光州市中心部で面識のない10代の女子高校生を殺害したチャン・ユンギが5月14日午前、光州西部警察署から検察へ送致されている。/News1

『光州女子高校生殺害法』のチャン・ユンギの父であり光州地域の現職警察官であるチャン姓の警部補と捜査チーム間の癒着疑惑が浮上し、警察庁が「特別捜査チーム」を編成することにした。

警察庁国家捜査本部(国捜本)は「『光州女子高校生殺人事件』の捜査過程で提起された各種疑惑などを徹底的に解明するため、光州警察庁に構成された『捜査専担チーム』を『光州クァンサン署殺人事件関連真相糾明特別捜査チーム』へ拡大編成するよう指示した」と6日明らかにした。

特別捜査チーム長はホン・ジャンドゥク警察庁捜査人権担当官(総警)が務め、捜査官などを追加入投入し、総勢27人規模で編成することにした。

国捜本は「特別捜査チームは光州庁の指揮ラインを排除し、独立して公正に捜査した後、最終捜査結果のみを国家捜査本部長に報告する予定だ」と述べた。続けて「報道された疑惑を含め、捜査過程全般について一点の疑念も残さないよう徹底して捜査する」とした。
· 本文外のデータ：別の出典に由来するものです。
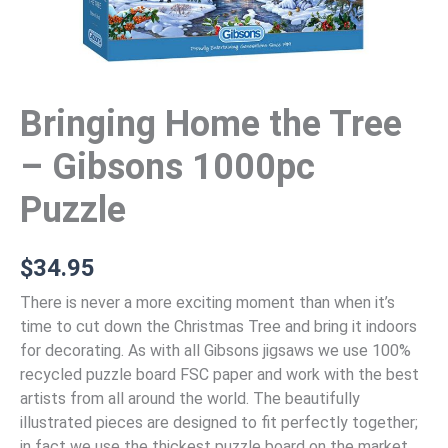
Bringing Home the Tree
– Gibsons 1000pc
Puzzle
$
34.95
There is never a more exciting moment than when it’s
time to cut down the Christmas Tree and bring it indoors
for decorating. As with all Gibsons jigsaws we use 100%
recycled puzzle board FSC paper and work with the best
artists from all around the world. The beautifully
illustrated pieces are designed to fit perfectly together;
in fact we use the thickest puzzle board on the market.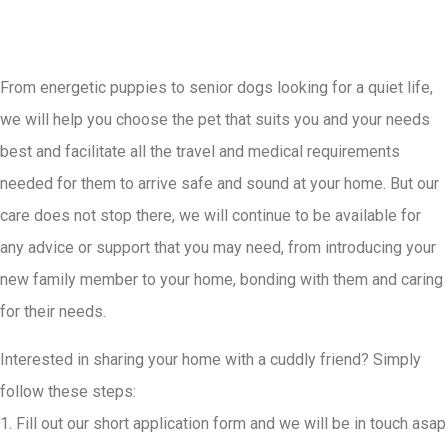
From energetic puppies to senior dogs looking for a quiet life,
we will help you choose the pet that suits you and your needs
best and facilitate all the travel and medical requirements
needed for them to arrive safe and sound at your home. But our
care does not stop there, we will continue to be available for
any advice or support that you may need, from introducing your
new family member to your home, bonding with them and caring
for their needs.
Interested in sharing your home with a cuddly friend? Simply
follow these steps:
1. Fill out our short application form and we will be in touch asap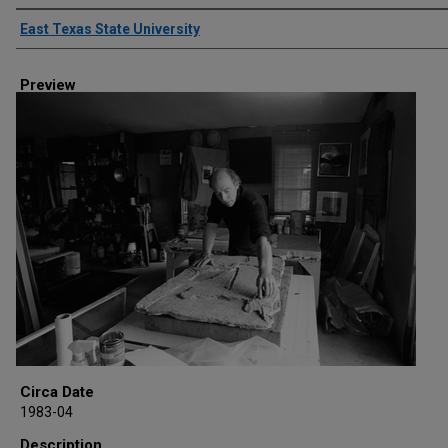
Creator
East Texas State University
Preview
Circa Date
1983-04
Description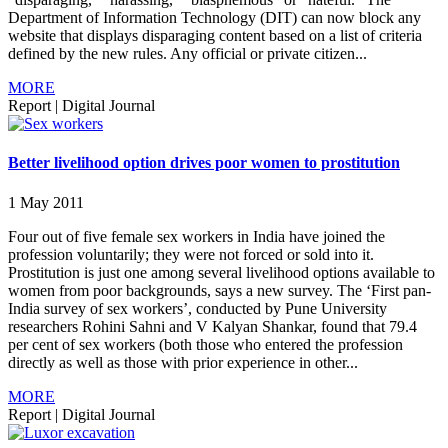
Department of Information Technology (DIT) can now block any
website that displays disparaging content based on a list of criteria
defined by the new rules. Any official or private citizen...
MORE
Report
|
Digital Journal
Better livelihood option drives poor women to prostitution
1 May 2011
Four out of five female sex workers in India have joined the
profession voluntarily; they were not forced or sold into it.
Prostitution is just one among several livelihood options available to
women from poor backgrounds, says a new survey. The ‘First pan-
India survey of sex workers’, conducted by Pune University
researchers Rohini Sahni and V Kalyan Shankar, found that 79.4
per cent of sex workers (both those who entered the profession
directly as well as those with prior experience in other...
MORE
Report
|
Digital Journal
ホン・ソクギ新任国家捜査本部長が3日、ソウル西大門区の警察庁国家捜査本部で開かれた全国捜査指揮部のオンライン会議に先立ち挨拶している。/News1

警察が発足から一日も経たない専担チームを特別捜査チームへ拡大・調整したのは「警察一家かばい合い疑惑」が雪だるま式に膨らむ状況を考慮した措置とみられる。とりわけ検察の補完捜査権廃止の議論が進むなかで、警察捜査への不信が頭をもたげているためだ。

チャン・ユンギ事件の捜査チーム長だったA警部補は5月5日、チャン・ユンギのスポーツ・ユーティリティ・ビークル(SUV)を押収捜索する過程で「ケーブルタイ」を証拠隠滅した容疑でこの日緊急逮捕された。

現場捜索当時、捜査チームは科学捜査隊の到着前に車内でケーブルタイを発見したが、これを証拠物として確保しなかったと伝えられている。チャン・ユンギの強姦殺人罪の核心証拠であるケーブルタイは映像にのみ残り、現物が消えることになった。

また警察がSUVとチャン・ユンギの下宿の「損壊されたリアルドール」など主要証拠を現物保全せず、捜査初期に家族へ引き渡しただけでなく、チャン・ユンギの父に逮捕状請求の状況などを伝えたという疑惑も提起された。

ホン・ソッキ新任国家捜査本部長はこの日、定例の記者懇談会で「今回の件は私たちが最善を尽くし、そして命運を懸けてやる」と語った。